Blaming politicians, who are temporary office bearers, is escapist and is a well tuned strategy by the entrenched bureaucracy which bears the full responsibility for this – the success of this operation and the lack of efforts to kill this problem at its root.
India needs to act differently. India must work on a three point agenda.
One – Close down the Peshawar arms bazaar. This small time bazaar became the sourcing centre for terrorists all over the world. Initially, stocked up with arms from the CIA funded jihad against the Soviets in Afghanistan, Peshawar, has become a problem that never ends. If required, there should be a UN mandate to send in a multinational force to surround, capture and destroy this centre for arms and armaments.
Two – Withdraw all technology from Pakistan for all arms and ammunition. No RDX, no tanks, no F-16s, no APCs. Pakistan must be put on strict diet of military technology blockade by the world. No less.

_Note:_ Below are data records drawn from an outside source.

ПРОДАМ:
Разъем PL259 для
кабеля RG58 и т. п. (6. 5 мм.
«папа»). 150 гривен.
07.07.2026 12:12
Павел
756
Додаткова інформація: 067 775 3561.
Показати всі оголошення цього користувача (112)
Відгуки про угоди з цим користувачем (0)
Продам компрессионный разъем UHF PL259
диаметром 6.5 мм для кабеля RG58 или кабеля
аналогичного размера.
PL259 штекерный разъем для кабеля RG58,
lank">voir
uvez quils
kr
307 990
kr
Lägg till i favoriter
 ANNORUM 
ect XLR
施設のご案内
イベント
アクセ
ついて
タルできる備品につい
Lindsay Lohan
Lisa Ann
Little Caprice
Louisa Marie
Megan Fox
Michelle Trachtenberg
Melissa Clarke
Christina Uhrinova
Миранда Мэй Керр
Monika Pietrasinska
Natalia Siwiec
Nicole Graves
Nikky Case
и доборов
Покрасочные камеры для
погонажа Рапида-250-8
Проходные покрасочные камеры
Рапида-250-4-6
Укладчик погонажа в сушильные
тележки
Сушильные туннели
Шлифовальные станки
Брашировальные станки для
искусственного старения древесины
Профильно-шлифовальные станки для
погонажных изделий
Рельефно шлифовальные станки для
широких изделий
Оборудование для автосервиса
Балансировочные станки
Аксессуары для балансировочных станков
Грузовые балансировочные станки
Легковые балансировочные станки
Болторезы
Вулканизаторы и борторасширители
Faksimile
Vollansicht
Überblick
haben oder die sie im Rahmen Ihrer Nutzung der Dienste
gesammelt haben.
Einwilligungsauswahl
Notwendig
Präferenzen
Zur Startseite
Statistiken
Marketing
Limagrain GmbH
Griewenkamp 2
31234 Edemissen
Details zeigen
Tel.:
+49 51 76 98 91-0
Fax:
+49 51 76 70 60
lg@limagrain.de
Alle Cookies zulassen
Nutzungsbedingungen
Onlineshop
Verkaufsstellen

Three – Secure Pakistan‘s borders with a tripartite agreement between China, India and Pakistan which will guarantee Pakistan‘s current borders. No disputes, no claims from Pakistan have any legitimacy any more. Let Pakistan take care of its current territory and people.
These three actions will rid the sub-continent of all tensions and conflicts – no less. It has to be underpinned by India and China. The West, and Pakistan will protest, but must be made to follow this prescription.